The price for jamjars in kitchen suppliers is ridiculous.
Never heard of an electric jam maker. I make jam and chutney every year as we have a victoria plum tree and a pear. Got a maslin pan from a car boot for £2.50 and save all our glass jars all year round. Once its on the boil, make sure you have another job to do in the kitchen to pass the time when the jams cooking. Practice makes perfect, you cant beat homemade jam. I make up mini hampers for friends at Christmas.
good luck its very rewarding!
I make pounds of jam every year with 3 teenagers i need to !!!. Soften the fruit first ( you may need to add a LITTLE water, then add same weight in sugar on low heat stir until there are no more grains - this is very important or your jam will crystal, add lemon juice ( needed for the pectin - jam sugar has this added ) then bring to a rolling boil, stir to stop catching on the bottom. Do the finger test - I put the plates in the fridge to get cold drop a tsp of jam on to the saucer if a skin forms on the top its done. As mention - get people to save jars - plastic top ones are better than metal.
Its great making jam - so easy yet eaveryone thinks you are so clever , I haven't bought jam or marmalade for years
with jam and jelly making its all about taking time and not in a hurry,All ways make sure of how high pectin content of the fruit(you may need to add more)always under ripe fruit ,do not add too much water (plums and currents have a high water content),stir in warm sugar until dissolves,add a small nob of butter to keep scum at bay and keep jam or jelly clear.The right temperature for setting must be had before putting in jars(sterilized jars -a must)a thermometer for cooking is useful but I use a wooden spoon.A big must is a good cook book.good luck.
...lots of good advice above...definitely sterilise jars - 5 mins fan oven at 170 degrees... then add the still hot jam...
I go against the rules a bit, as I do with gardening inasmuch that I can't stand jam and marmalade that's too sweet so I use a lot less sugar... 2 lbs fruit to 1 lb sugar, bit more for marmalade but not much as I use Navel oranges not Seville - I also add whiskey to that... I find I have to boil it longer to reach setting point... sometimes 30--40 minutes...by which it will have reduced quite a bit...
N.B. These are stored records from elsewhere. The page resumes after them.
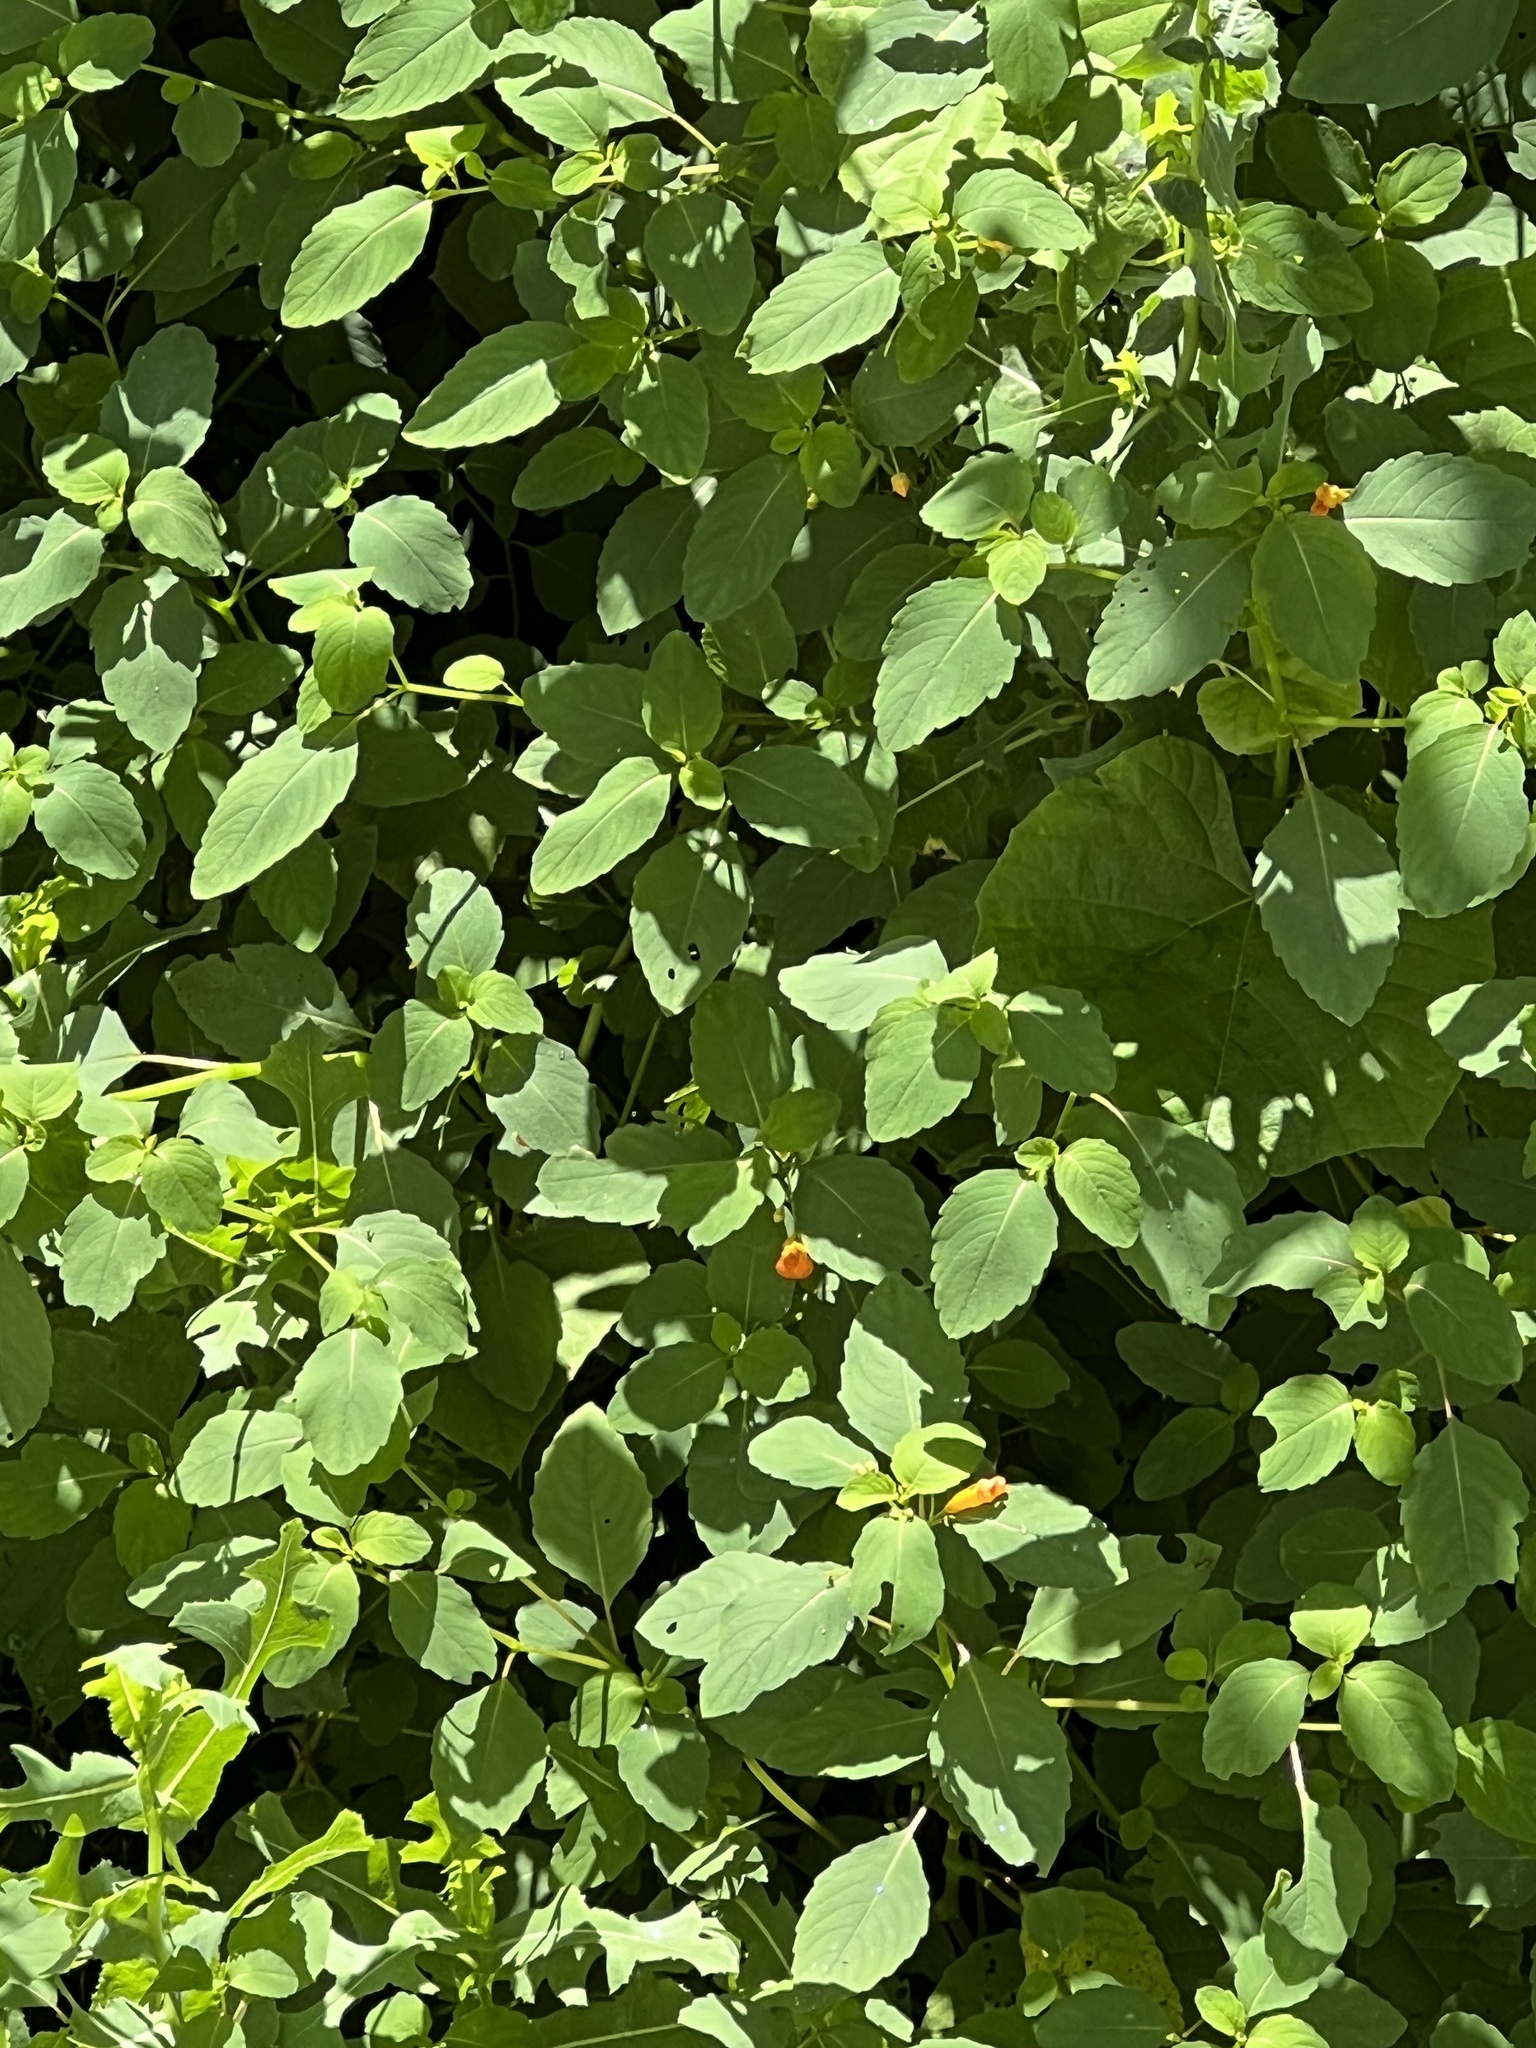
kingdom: Plantae
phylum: Tracheophyta
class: Magnoliopsida
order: Ericales
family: Balsaminaceae
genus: Impatiens
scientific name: Impatiens capensis
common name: Orange balsam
juice of lemon like everyone else... I skim off bits of scum but don't worry too much, I'm not making it for show... I also prefer the taste and colour of organic sugar.. or golden caster... I no longer use white sugar.... just a personal preference...
the worst part with marmalade is preparing the peel...
happy jam making,... it's quite interesting to do, if you have the time...and learn how we can adjust things to our own taste...
..sorry Alan I realise none of this answers your question... no I've not used a jam maker... why not try it manually first and see how you get on...?
Find a good recipe book. I use an old Good Housekeeping book. Some fruit such as raspberry and blackcurrant, has enough of its own pectin and acidity so you only need fruit and equal weight sugar. Strawberries usually need lemon juice and pectin.
I make my own chutneys but not tried jam yet. Picked 2lb of strawberries at the weekend and a kind friend has offered to make the jam for me (in exchange for some pots of the stuff). Apparently she makes hers in the microwave - has anyone else tried this?
I was given an old WI book of jams and chutneys, got some really interesting combinations in it. Looking forward to quince, as i was given a tree this year.
Never tried doing jam in the microwave though.
Nigella Lawson includes an electric jam maker in her Hall of Shame list of gadgets that have turned out to be unused/ useless.
my first bread-maker had a jam setting. would have made about 3lbs. never tried it
you can make small batches of strawberry jam ina microwave oven.
Strawbs into a large bowl, high power untill soft, quick bash with a potato masher, add equal weight of sugar and stir till dissolved, then nuke on high until it tries to climb out of the bowl, test on cold plate and into a jar. I don't worry about sterilising jaars as I only make small batches and eat it long before it can go off.
Yup my bread maker has a jam setting too. Never tried it though.